The price of crude oil has crashed in the past few months. That’s bad for the clean energy sector, right?

Actually, not necessarily. Not only do falling oil prices have limited impact on clean energy, but the latest price volatility only underscores how unstable petroleum sources remain and so accentuates the value of clean sources.

There are two principal reasons why the clean energy industry will not be swamped by the petroleum glut.

To begin with, while all commodities in the energy industry are to an extent intertwined, oil and renewable energy do not directly compete with each other. Oil is primarily used to produce transportation fuels while renewable energy is used to generate electricity. The International Energy Agency points out that diesel and other petroleum-based fuels constitute only 5 percent of global power generation today compared to 25 percent in 1973. Fluctuations in oil prices, therefore, will have little impact on renewable energy sources like solar, wind and biomass in advanced economies, ensuring that the economic proposition of those resources remains highly compelling in the long run.
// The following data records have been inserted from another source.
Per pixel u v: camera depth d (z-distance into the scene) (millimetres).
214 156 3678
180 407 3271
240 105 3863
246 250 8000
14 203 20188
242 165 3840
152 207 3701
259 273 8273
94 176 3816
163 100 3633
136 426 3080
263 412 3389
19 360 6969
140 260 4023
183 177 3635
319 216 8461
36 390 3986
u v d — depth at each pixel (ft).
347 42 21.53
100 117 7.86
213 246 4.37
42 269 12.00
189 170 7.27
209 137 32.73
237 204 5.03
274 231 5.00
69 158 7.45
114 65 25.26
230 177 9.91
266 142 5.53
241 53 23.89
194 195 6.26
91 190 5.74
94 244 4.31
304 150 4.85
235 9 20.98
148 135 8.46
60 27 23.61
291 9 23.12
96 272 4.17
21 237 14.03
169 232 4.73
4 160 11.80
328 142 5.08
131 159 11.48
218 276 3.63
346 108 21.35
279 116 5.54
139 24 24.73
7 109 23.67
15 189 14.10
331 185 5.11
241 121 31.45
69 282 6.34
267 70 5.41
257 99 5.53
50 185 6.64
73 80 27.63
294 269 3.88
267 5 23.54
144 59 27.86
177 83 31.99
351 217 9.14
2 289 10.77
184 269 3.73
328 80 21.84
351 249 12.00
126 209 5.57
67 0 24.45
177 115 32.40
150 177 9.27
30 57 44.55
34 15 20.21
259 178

Second, over the long run there is an important price difference between energy derived from technology-based sources like solar and wind and that derived from commodity-based sources like coal and oil. Over the long run the cost of energy from the former invariably declines as technology innovation proceeds.  For example, a recent energy cost analysis by investment firm Lazard confirms that the cost of energy from utility-scale solar and wind farms has become widely competitive with electricity produced from conventional fuels like coal, natural gas, and nuclear, even without subsidies in some markets—with the cost of utility-scale solar falling 80 percent and wind energy falling 60 percent in the last five years.

On the other hand, commodities-based sources, which are finite and expensive to locate, extract, ship, and refine, are inherently subject to price volatility. While the U.S. shale boom driven by advancements in fracking technology has generated expectations of cheap U.S. gasoline, it is also one of the contributors to the recent volatility in oil prices. And no one knows for sure how long the production boom will last, with the U.S. Energy Information Administration projecting that even under favorable conditions U.S. shale oil production will peak by 2020 and then decline.

To be sure, the oil price crash will cloud the near-term market outlook of a few clean energy technologies such as electric vehicles that do compete with oil-based transportation. However, over the long-term the scale up of EVs too appears inevitable. Oil prices can only go up while most clean energy technologies are only at the beginning of a rapid price decline due to manufacturing and efficiency improvements.

In short, oil prices won’t likely affect renewables and clean energy. On the contrary, last year—when global clean energy investment increased by 16 percent to $310 billion even as oil prices plummeted—proves how strong the clean energy industry really is.